Eski devirlerde yaşayanların, Batılıların yakın zamana kadar ısrarla söyledikleri şekilde vahşî, câhil ve teknikten mahrum olmadıklarını gösteren bir başka haber, Hz. Süleyman'ın yaptırdığı camdan sarayla ilgili olanıdır. Âyet şöyle: "Ona (Belkıs'a): ÔSaraya gir' dendi. O (Belkıs) sarayı görünce, derin bir su zannetti ve (ıslanmasın diye) eteğini kaldırarak bacaklarını da bir miktar açtı. (Süleyman): ÔO, camdan yapılmış şeffaf bir saraydır' dedi" (Neml 44).

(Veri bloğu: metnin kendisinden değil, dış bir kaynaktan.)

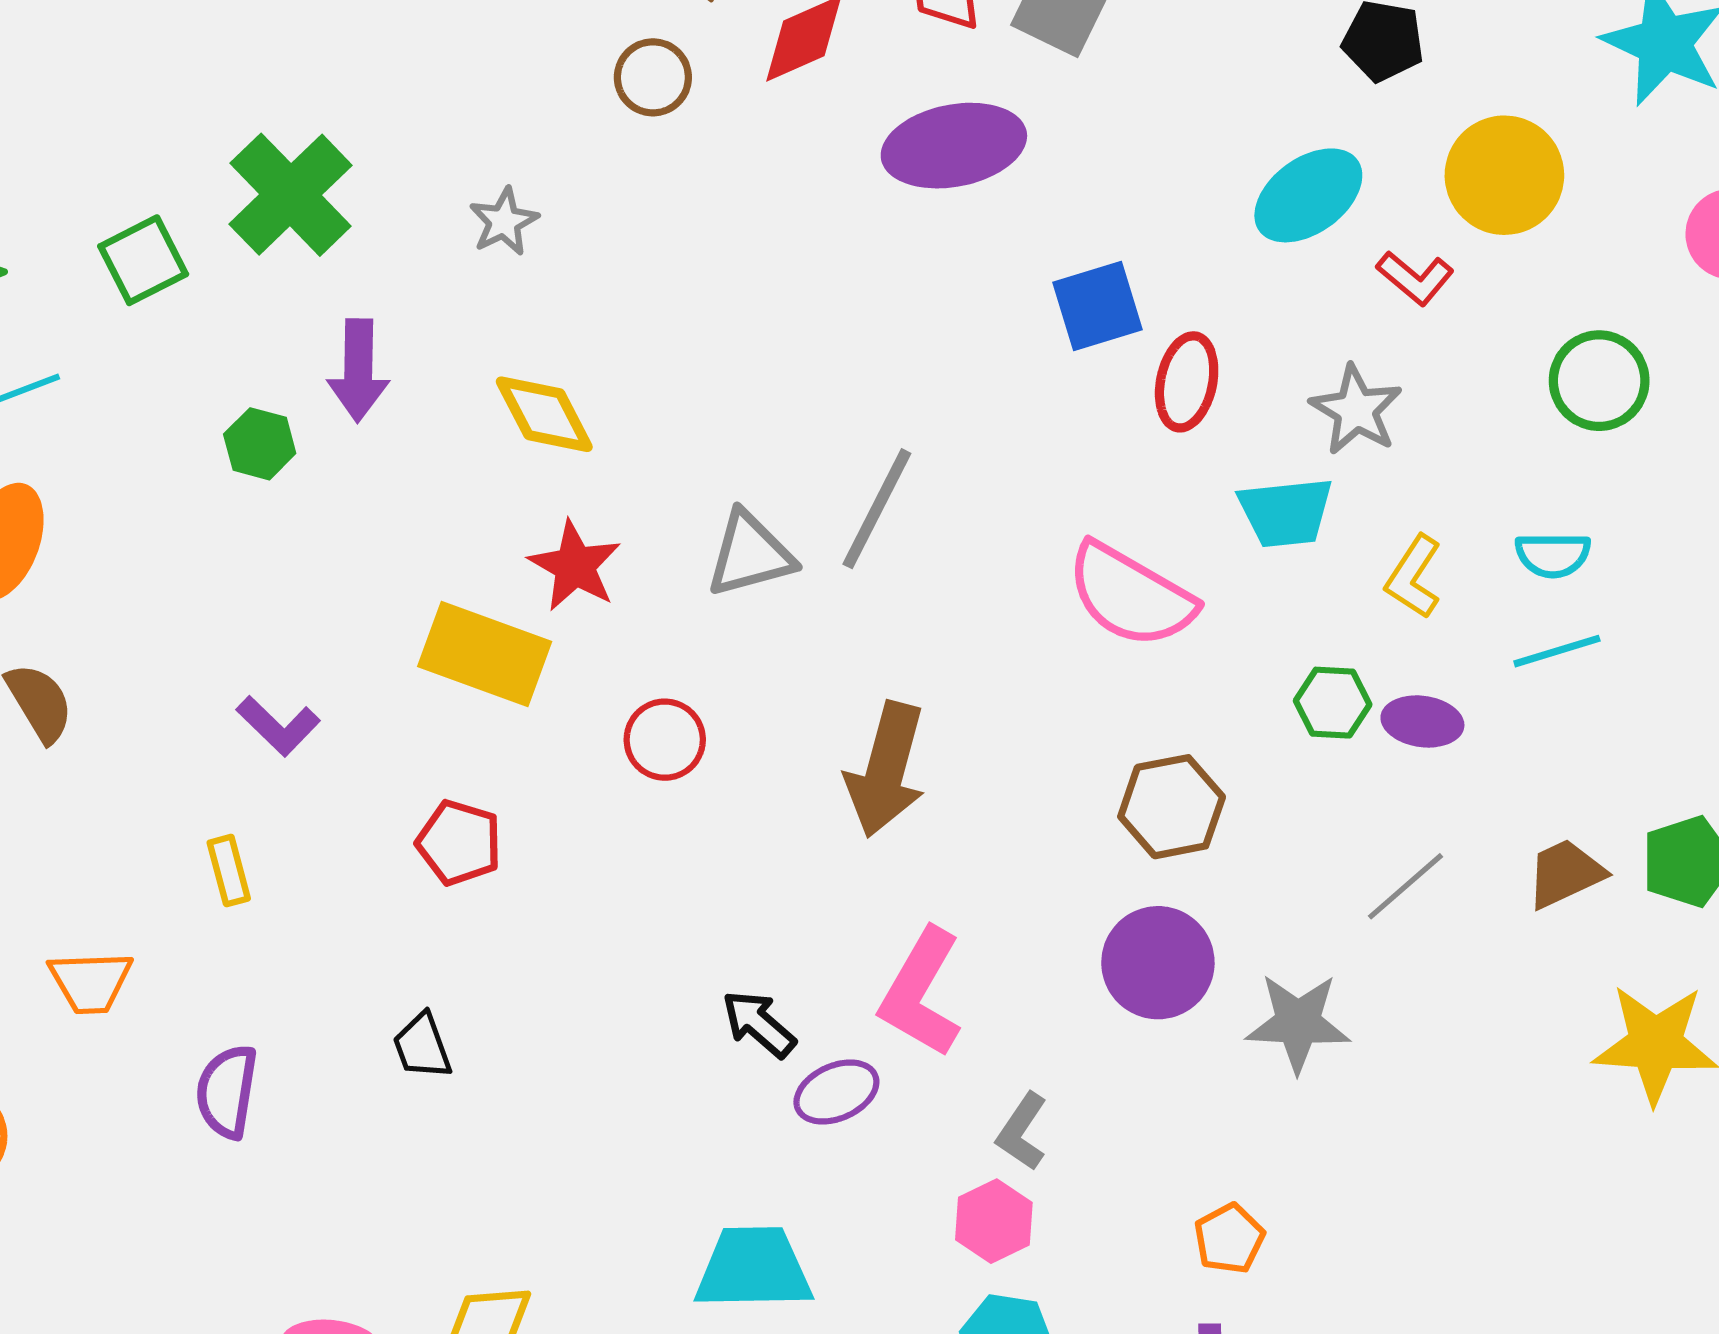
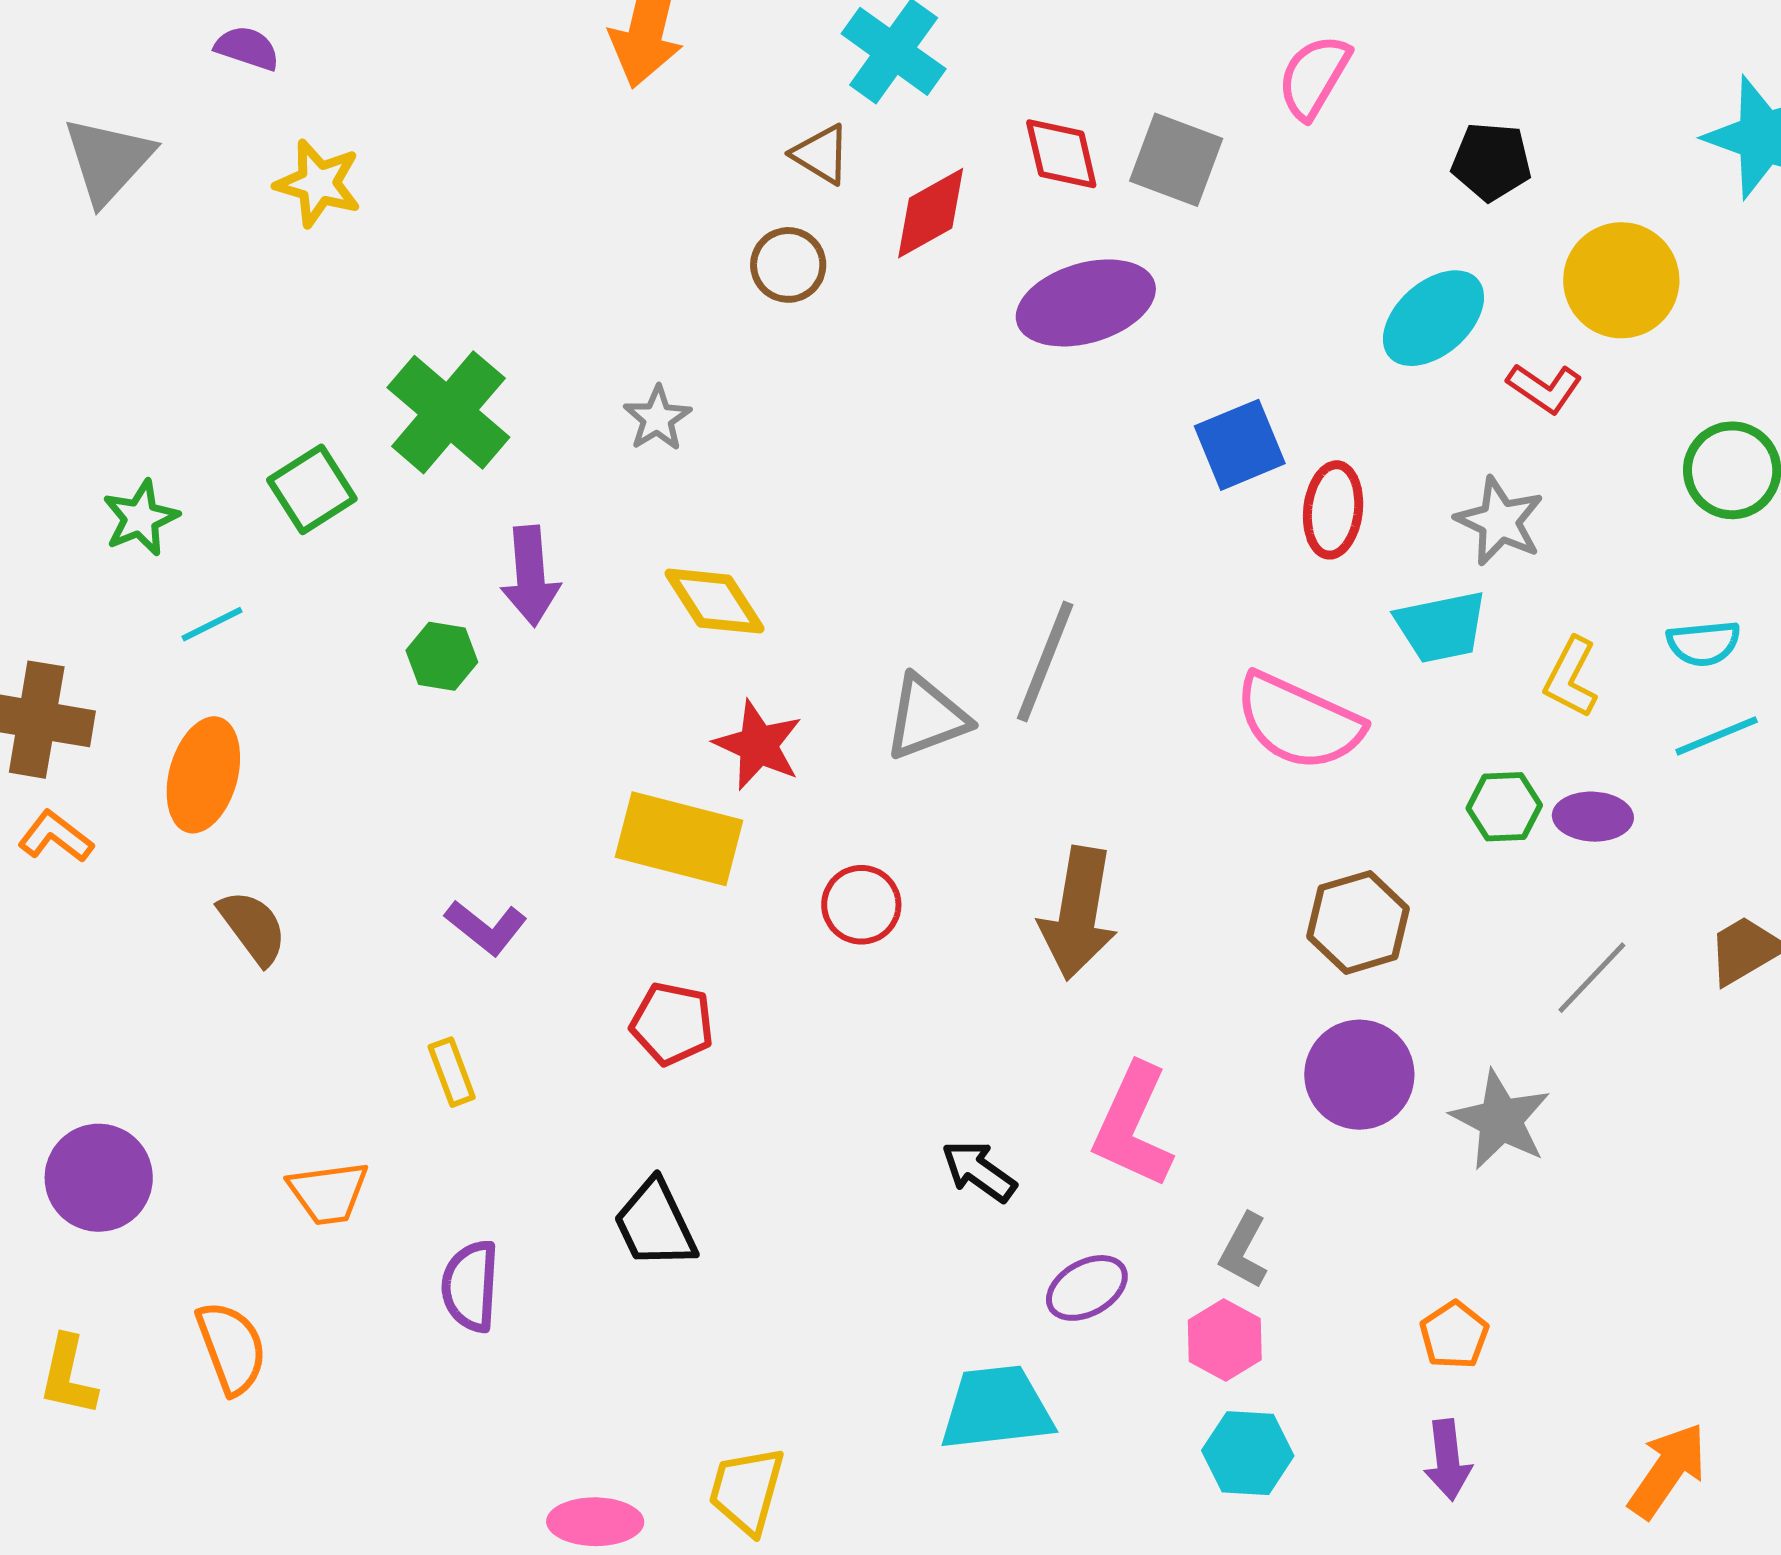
gray star: (1298, 1023) -> (1501, 1120), turned 30
black trapezoid: (422, 1046) -> (655, 1224), size x1.4
purple ellipse: (836, 1092) -> (1087, 1288), moved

Bu âyet, o devirde çeşitli ilim ve tekniğin son derece geliştiğini ifâde eder. Çünkü mesken, inşaat, mühendislik ve mimarlıktan başka, demircilik, marangozluk, camcılık tezyîn, dekor gibi yüksek bir medeniyetin mahsulü olan pekçok zevk, sanat, ilim ve tekniği gerektiren bir sektördür.

Kendisine ilim verilmekle mümtaz kılındığı belirtilen saltanat sâhibi bir peygamberin hükümran olduğu bir cemiyette, böylesi bir ilimteknik seviyenin olmadığı ve bunların her seferinde mucizevî yollarla gerçekleştirildiği iddia edilemez.

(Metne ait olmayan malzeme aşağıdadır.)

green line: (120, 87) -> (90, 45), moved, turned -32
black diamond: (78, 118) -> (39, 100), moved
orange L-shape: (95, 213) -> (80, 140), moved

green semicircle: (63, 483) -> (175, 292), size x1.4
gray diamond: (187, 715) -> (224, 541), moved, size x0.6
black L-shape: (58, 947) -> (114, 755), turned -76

Burada hatıra gelebiecek bir soru şudur: Hz. Süleyman bu kitabı ne yapmıştır.

Varlığı hususunda kesin bir iddia değil, sadece bir tahmin ve mülâhaza yürüttüğümüz bir kitabın ilmine, mahdut sayıda kimseler vâkıf olmuş olabilir. Onların ölümü ile ilim de kitap da ortadan kalkmış olabilir. Veya Hz. Süleyman'dan bir müddet sonra ortadan kalkmış olabilir. Nitekim İsrailoğlulları'nın tarihi, dinlerinin kitabı olan Tevrat'ın bile defalarca yokedilmesi vak'alarına sahne olmuştur. Öte yandan, dörtbin yıldan fazla bir müddet fiilen hükümran olan Mısır medeniyeti bile, devasâ piramidlerine rağmen, asırlar boyu unutulmuş; ancak, 19. yüzyıldan bu yana aydınlatılmaya başlanmış, dînî, tıbbî, edebî ve terbiyevî her çeşit kitapları ortaya çıkarılmıştır.[1]


 

[1] İbrahim Canan, Kutub-i Sitte Tercüme ve Şerhi, Akçağ Yayınları: 12/370-373.